This month, I thought I’d show you my jeweller’s files. As with most smithing equipment, there are a vast array of files, and I have just a few.
The largest file I have is a good old half round file, and the smaller files are barette, half round, pillar, round, three square & square needle files.
Files are mostly used to shape and remove excess metal, so you can imagine there’s a lot of that going on! The larger files move more metal, of course, and the smaller needle files are more delicate and precise.
After you’ve filed a piece, there will be file marks left in the metal. That’s where emery paper comes in. With each stage, you remove the marks that the last stage left, so the file marks are taken away with a coarser emery paper first.
Emery, not to be confused with sandpaper, is mostly corundum, which is a crystalline form of aluminium oxide with traces of iron, titanium and chromium.
I use two grades of emery: a coarser 400 grade, and a finer 1200 grade.
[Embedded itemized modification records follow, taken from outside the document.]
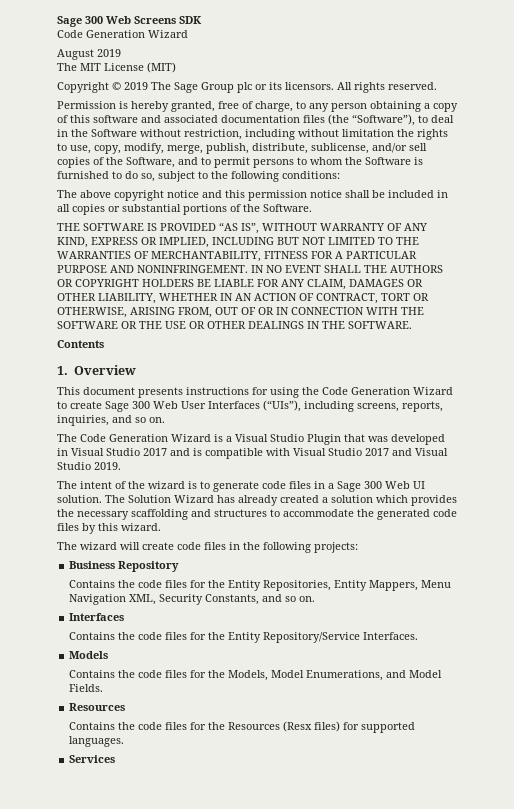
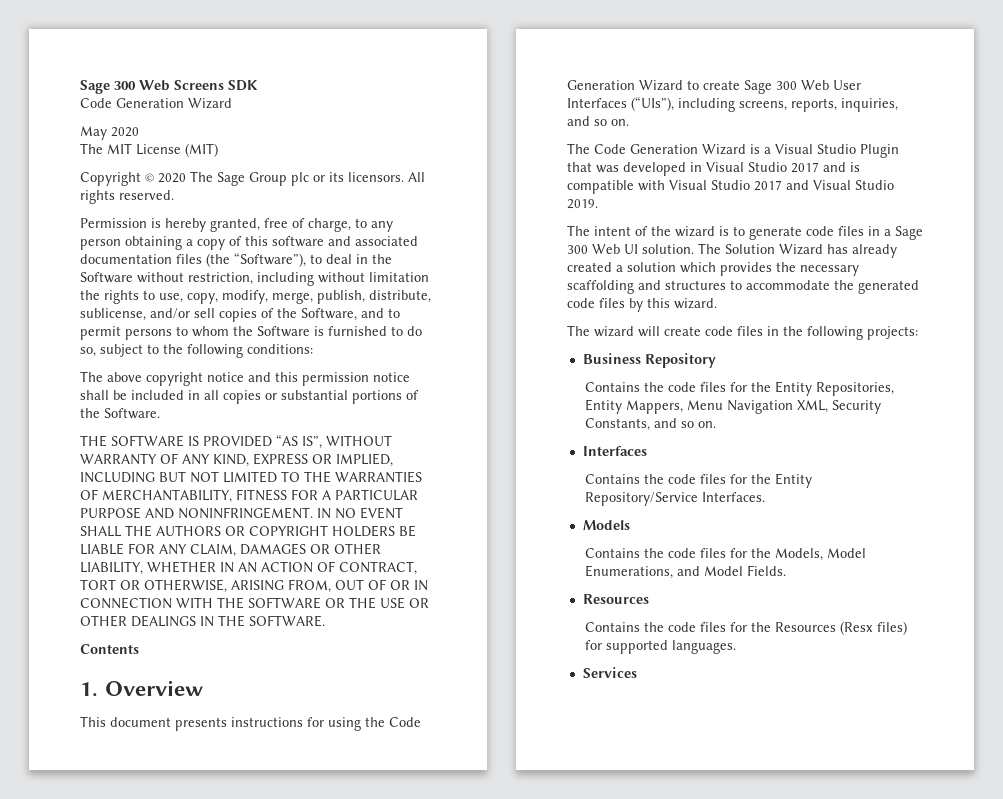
[57,49,121,60] August 2019 -> [80,126,139,140] May 2020
[124,82,148,90] 2019 -> [158,173,186,183] 2020

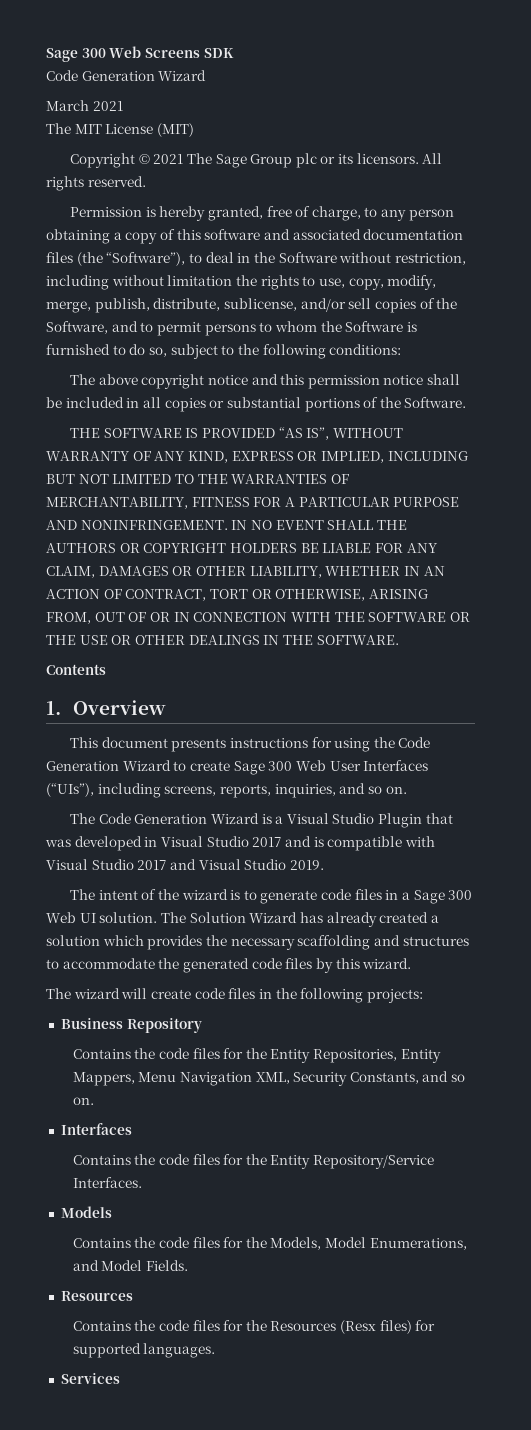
[80,126,139,140] May 2020 -> [46,100,123,111] March 2021
[158,173,186,183] 2020 -> [153,154,184,164] 2021

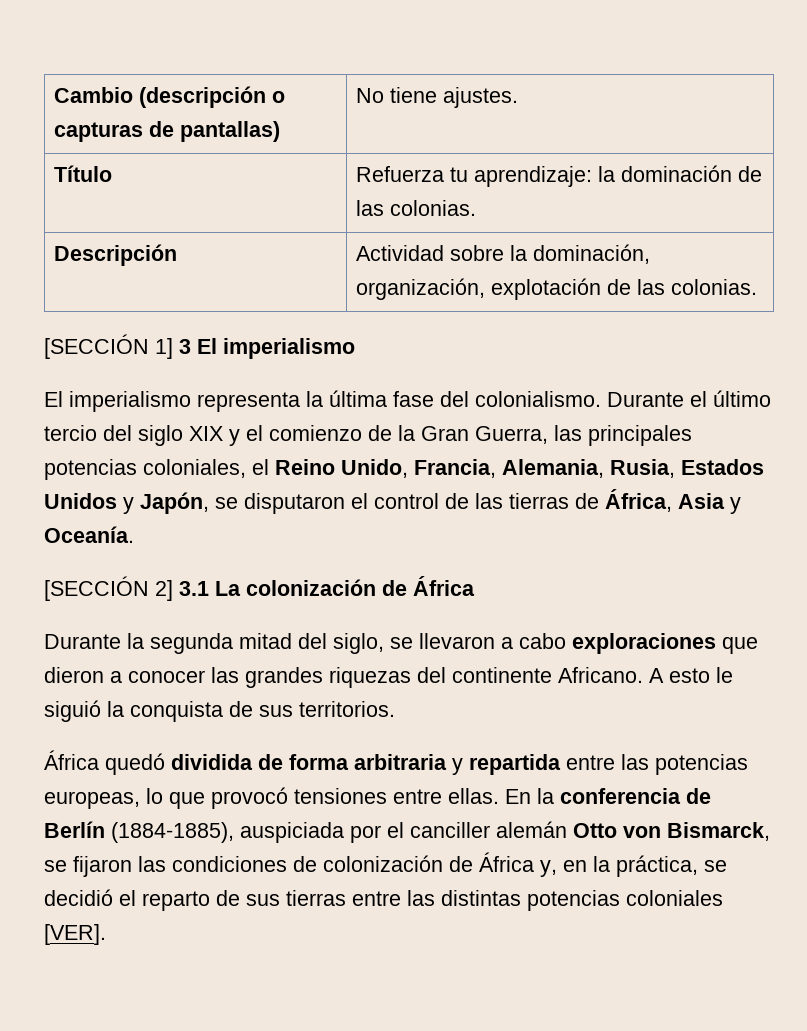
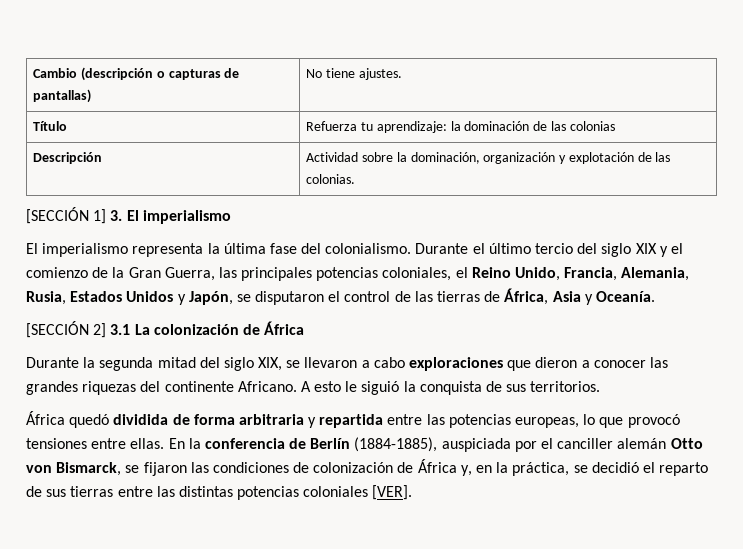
[389,200,476,216] colonias. -> [569,121,615,131] colonias
[355,278,485,300] organización, -> [483,152,567,164] organización y
[179,339,191,354] 3 -> [110,210,123,221] 3.
[333,633,384,654] siglo, -> [223,357,283,371] siglo XIX,

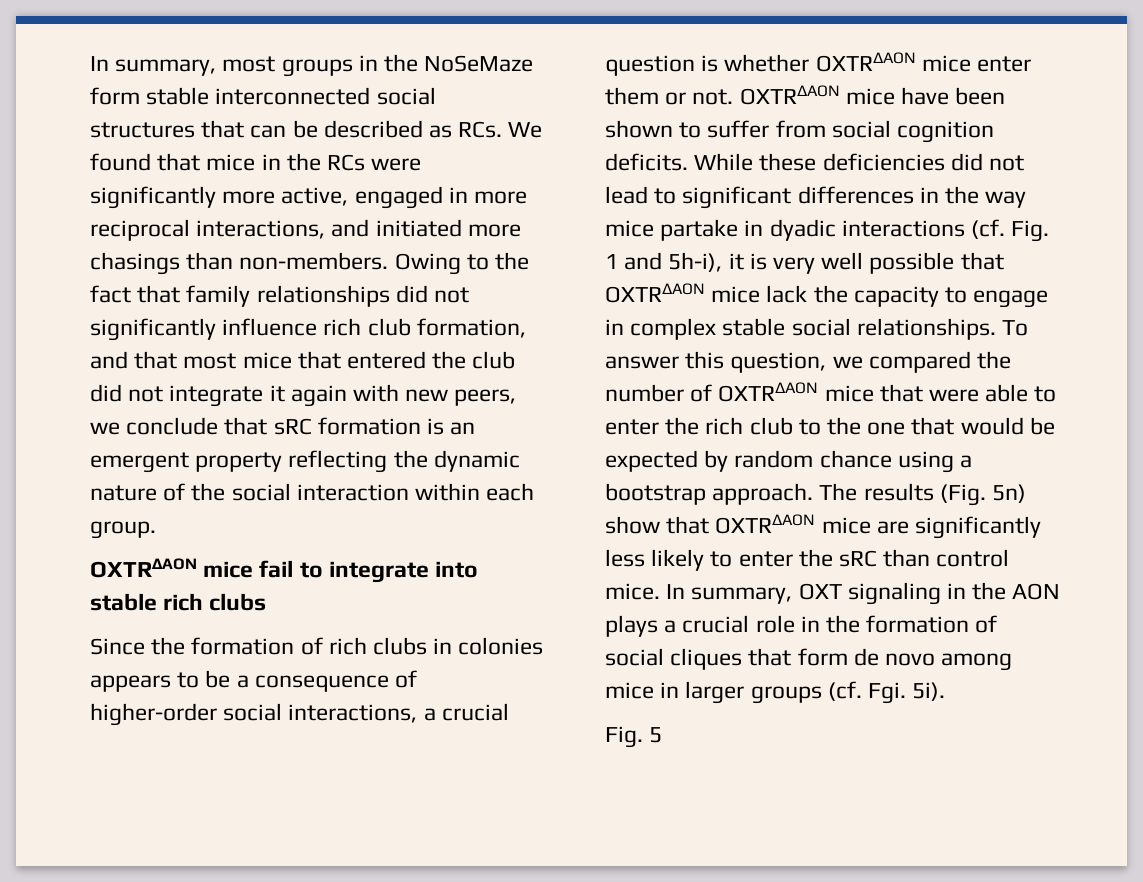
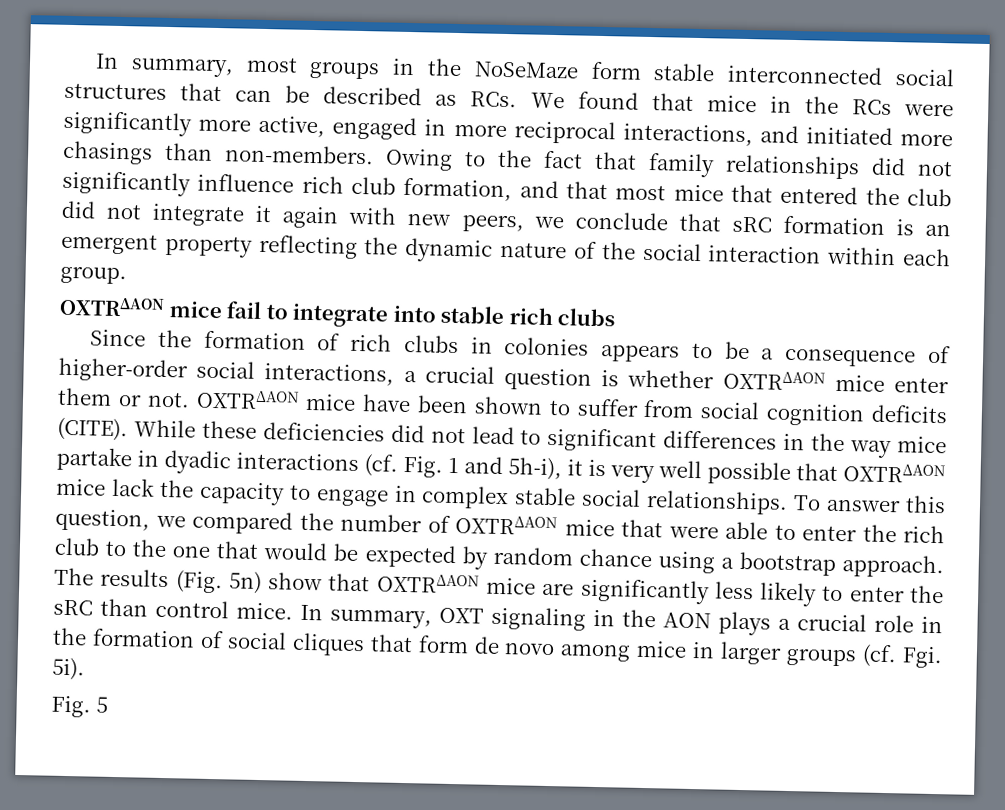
[605,153,688,171] deficits. -> [870,404,948,424] [57,417,128,442] deficits (CITE).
I use it wrapped around a metal stick, or a needle file, or just by itself in a small sheet, depending on what I’m emerying! Sometimes a piece looks great just left at this stage – it can provide a lovely matte surface. Most often, though, I brass brush after the emery stage to leave a great satin finish, as you can see on these butterflies. I really love the softer shine this gives the silver.
There are more steps after this used to create a polished finish, but that’s for another day!